Posted by Matt Birchler
— 2 min read
I Never Have to Accidentally Quit Safari Again (using Keyboard Maestro)

I know Mac die-hards hate the relatively new Chrome (and Edge) behavior where you have to hold down the CMD+Q command to actually quit the app, but I actually love it. I don't want this for every app, but it can really save your bacon in a browser.

The problem is a combination of my fat fingers and the fact that the shortucts to close a window and to quit a whole app are right next to each other, and if you miss the W, hitting the Q can be bad.

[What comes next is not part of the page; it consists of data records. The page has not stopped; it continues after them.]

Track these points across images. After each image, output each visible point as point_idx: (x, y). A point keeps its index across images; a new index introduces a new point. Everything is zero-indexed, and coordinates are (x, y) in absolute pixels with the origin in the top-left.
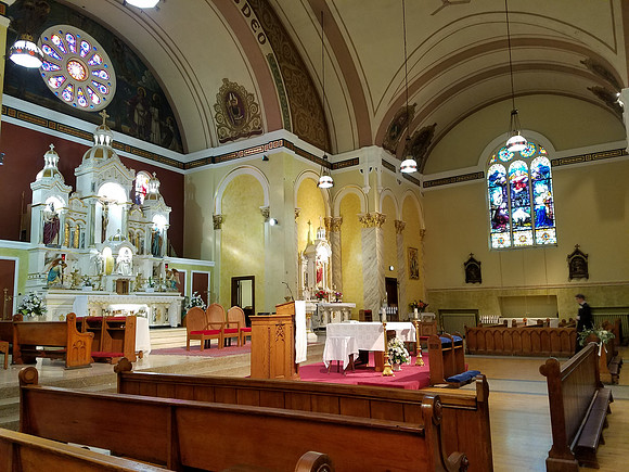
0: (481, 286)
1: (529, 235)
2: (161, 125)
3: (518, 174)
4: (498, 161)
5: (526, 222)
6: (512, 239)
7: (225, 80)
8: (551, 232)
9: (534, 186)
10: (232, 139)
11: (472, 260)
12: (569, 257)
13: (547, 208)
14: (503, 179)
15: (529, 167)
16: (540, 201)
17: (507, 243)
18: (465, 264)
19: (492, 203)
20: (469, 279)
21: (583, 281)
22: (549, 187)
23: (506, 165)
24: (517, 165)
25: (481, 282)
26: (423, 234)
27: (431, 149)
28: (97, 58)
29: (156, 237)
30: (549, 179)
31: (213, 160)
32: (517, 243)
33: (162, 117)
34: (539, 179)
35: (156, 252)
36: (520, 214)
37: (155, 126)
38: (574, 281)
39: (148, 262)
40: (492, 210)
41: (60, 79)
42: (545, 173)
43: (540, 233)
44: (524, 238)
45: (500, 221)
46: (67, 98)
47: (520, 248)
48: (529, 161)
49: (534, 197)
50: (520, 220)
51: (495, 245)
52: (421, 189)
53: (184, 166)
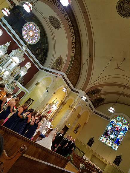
0: (90, 148)
1: (111, 143)
2: (42, 57)
3: (118, 126)
4: (116, 119)
5: (112, 139)
6: (106, 141)
7: (61, 56)
8: (117, 147)
9: (120, 131)
10: (54, 69)
11: (92, 139)
12: (117, 157)
13: (120, 140)
14: (114, 124)
15: (122, 126)
16: (119, 136)
17: (104, 141)
18: (90, 139)
19: (107, 128)
20: (88, 144)
21: (116, 166)
22: (124, 134)
23: (117, 121)
24: (120, 123)
25: (91, 147)
26: (85, 123)
27: (101, 105)
28: (37, 34)
29: (19, 76)
30: (125, 132)
31: (47, 71)
32: (107, 143)
33: (43, 55)
34: (123, 131)
35: (16, 79)
36: (112, 136)
37: (40, 56)
38: (114, 164)
39: (12, 80)
40: (106, 130)
41: (26, 33)
42: (125, 130)
43: (114, 145)
44: (109, 143)
45: (106, 134)
46: (25, 37)
47: (106, 145)
48: (123, 124)
49: (119, 134)
50: (111, 138)
51: (101, 140)
52: (93, 112)
53: (41, 68)
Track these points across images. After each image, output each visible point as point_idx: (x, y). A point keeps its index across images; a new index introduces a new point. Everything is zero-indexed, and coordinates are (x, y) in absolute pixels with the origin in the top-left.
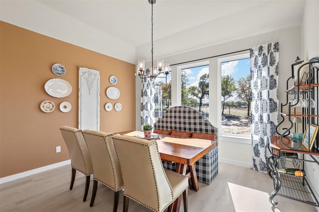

I've been using Safari as my work browser again for a few weeks (used Edge before, which I love, but I wanted to try out the new Safari), and I've accidentally quit the app during multiple video calls, making me awkwardly scramble back into the meeting and apologizing for disappearing for a few seconds. It's not the end of the world, but it never happened to me when Edge's protection was in place.

The Keyboard Maestro macro is shown below and is remarkable simple, and while it's not quite as integrated into Safari as I'd like, it gets the job done.

And this is what it looks like in action:

Finally, Keyboard Maestro pro tip here: you can click the gear icon the the top right of the alert action and go into the timeout settings. I set this to time out after 2 seconds, which means I can quickly confirm the action if I want (the GIF shows a mouse, but hitting Enter/Return on the keyboard works too), but it disappears almost right away if I didn't mean to do it.

Update: I took it for granted that everyone knew how to make a KM rule that only applied to a specific app. To do this, you need to make a new "group" in the app and call it something like "Safari". Then you can say all macros inside that group only trigger when a specific app (or apps) is in the foreground.